Не все были такими грамотными, как диссидентский юрист. Властей боялись. Надеялись на добрые взаимоотношения, не понимая: человек на работе, он — охотник, а ты — жертва. Единственный разумный выход — не входить в контакт. А уж если привезли в наручниках — требовать протокола. И не подписывать, если что-то в нем не так. А не подписанный тобой протокол ни один прокурор у следователя не примет — швырнёт да ещё скажет, чтобы задницу им подтёр: нет подписи — значит, филькина грамота, а не следственный документ. Время-то было уже не сталинское, система-то уже трещину дала.
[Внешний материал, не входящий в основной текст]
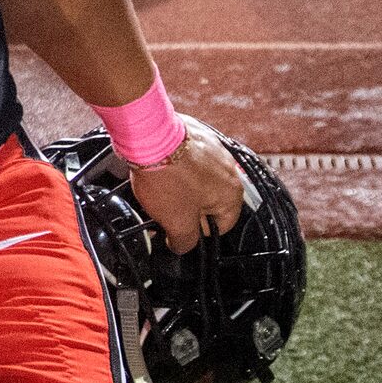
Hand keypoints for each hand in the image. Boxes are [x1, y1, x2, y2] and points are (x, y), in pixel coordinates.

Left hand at [127, 115, 250, 255]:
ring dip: (179, 189)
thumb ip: (184, 241)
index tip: (180, 231)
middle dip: (185, 210)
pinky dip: (175, 168)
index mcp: (232, 195)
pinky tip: (159, 171)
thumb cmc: (167, 176)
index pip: (221, 226)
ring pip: (197, 182)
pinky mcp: (197, 138)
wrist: (150, 136)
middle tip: (163, 210)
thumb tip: (182, 246)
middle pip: (208, 203)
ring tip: (158, 189)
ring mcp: (214, 151)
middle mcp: (229, 171)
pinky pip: (188, 161)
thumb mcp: (176, 221)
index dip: (197, 233)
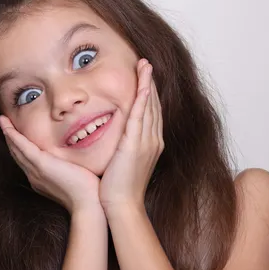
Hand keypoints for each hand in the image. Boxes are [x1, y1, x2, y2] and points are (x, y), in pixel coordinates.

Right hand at [0, 116, 101, 213]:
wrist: (87, 204)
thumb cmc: (88, 193)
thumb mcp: (76, 177)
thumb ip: (71, 168)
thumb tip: (78, 159)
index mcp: (41, 179)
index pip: (27, 160)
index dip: (19, 146)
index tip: (15, 135)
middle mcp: (34, 176)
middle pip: (18, 154)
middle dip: (10, 138)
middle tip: (3, 123)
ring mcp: (36, 171)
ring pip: (17, 149)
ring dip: (8, 134)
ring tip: (2, 120)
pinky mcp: (41, 165)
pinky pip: (23, 147)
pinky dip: (13, 136)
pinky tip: (7, 126)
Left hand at [99, 58, 163, 213]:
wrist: (122, 205)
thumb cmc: (118, 189)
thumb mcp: (123, 164)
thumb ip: (122, 149)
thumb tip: (115, 141)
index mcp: (150, 145)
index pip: (150, 113)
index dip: (148, 94)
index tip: (144, 78)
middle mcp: (153, 140)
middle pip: (153, 105)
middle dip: (150, 83)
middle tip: (146, 64)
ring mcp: (147, 141)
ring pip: (149, 105)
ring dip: (148, 83)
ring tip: (145, 65)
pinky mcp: (136, 143)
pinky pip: (141, 114)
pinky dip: (143, 96)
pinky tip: (143, 81)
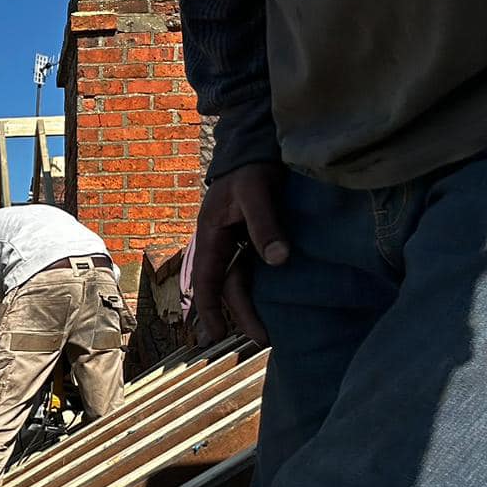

Помню, как попался на крючок чекистской задушевности Женя-католик (не трудись, Геннадий: имена изменены). Уж сколько раз я ему говорил: не ходи, не встречайся с дядей-сыщиком в курилке библиотеки. Пошёл. И раз, и два. На его показаниях, в основном, было построено потом обвинение, по которому посадили (не в тюрьму — статью не подобрали, а в дурдом) наивно и крепко верующего лидера молодых московских христиан.
У меня за годы советской власти выработалась хорошая привычка — как можно меньше знать: чтобы случайно под пытками не выдать. По телефону не болтать. И не разбрасывать бумажек.
Мой друг, будучи спрашиваемым о будущем, которое нас ждёт, отвечал с присущим ему реализмом: "Три по пять", — что означало: пять лет тюрьмы, пять — лагерей и пять — по рогам (то есть — ссылки с поражением в правах).
Коля Ахохов, напуганный предчувствием обыска, собрал все свои богословские рукописи и христианский самиздат в два больших чемодана и вышел на улицу ловить такси. Погрузился — тут подсели с боков ещё два пассажира и отвезли его прямо на Лубянку. Он выдал всех. Я встретил его через пару лет на выставке авангардистов. Он был весь седой — в свои тридцать с чем-то лет.
Ещё одного парня— организатора молитвенных групп — долго не могли поймать: не давался в руки. Тогда посадили за хранение и распространение антисоветской литературы (нашли при обыске "Архипелаг"). Сидел он где-то в Средней Азии, и там, в лагере, с ним каждый день беседовал марксист-политработник. Сошлись на христианском социализме. И подбил талантливый контрпропагандист тосковавшего по жене и детям узника, уговорил — выступить по радио. Тот выступил, покаялся, назвал какие-то имена и вышел на свободу. А через несколько месяцев выпустили из тюрем и лагерей всех диссидентов вообще — раскаянных и нераскаянных, просивших о помиловании и не просивших: время пришло горбачевское...
Протокол вести тётенька не захотела, а предложила написать на Котю Дудукина характеристику. Директор школы нерешительно взглянул на меня.
— А каков юридический статус этого документа? — поинтересовался я. — Это что — свидетельские показания?
— Нет.
— А что тогда? Донос?
— Вот что, — сказала следовательница. — Вы мне устраиваете перекрёстный допрос. Выйдите, пожалуйста.
Я вышел и минут сорок читал на подоконнике (что я читал? кажется, Набокова — "Bend Sinister"), а потом услышал из распахнутой двери соседнего кабинета раздражённый бас начальника:
— Как не хотят? Их ученик бил дубинкой милиционера... Да покажите им видеофильм!
Фильм мы смотрели все вместе. И, увидев на экране балбеса Котю, который, надев трофейный шлем и идиотически улыбаясь, размахивал отнятой у какого-то милиционера дубинкой, поняли, что школьной характеристики не миновать. Написали так называемую "объективку": что учится средне, увлекается поэзией...
"Никогда, ни в одном сне лет десять-пятнадцать назад мне не могло бы присниться, что я буду на следствии отмазывать коммуниста", — подумал я, когда мы вышли в ослепительно сияющий, чуть затенённый казённым зданием переулок.
А друг мне вечером сказал:
— Да все они — одна шайка.
Я сказал президенту Наполеоновского общества Олегу Соколову, что, по-моему, Бонапарт был просто-напросто разбойником. И пояснил свою позицию:
— Если человек не исследует явления природы, не пишет книги, не изготавливает скрипки, а рубит головы, меня это почему-то раздражает.
— Я глупа, — сказала Ирина. — Что-нибудь не то скажу католикам или протестантам — ещё обижу.
Это очень понравилось архиерею: и то, что она против католиков и протестантов, и — в особенности — что глупа.
Возможно, он спросил её и о Мене.
— А, этот, еврей-то? — небось переспросила Ирина.
Вопрос о её игуменстве был решён бесповоротно. И о вечном покровительстве Московской Патриархии.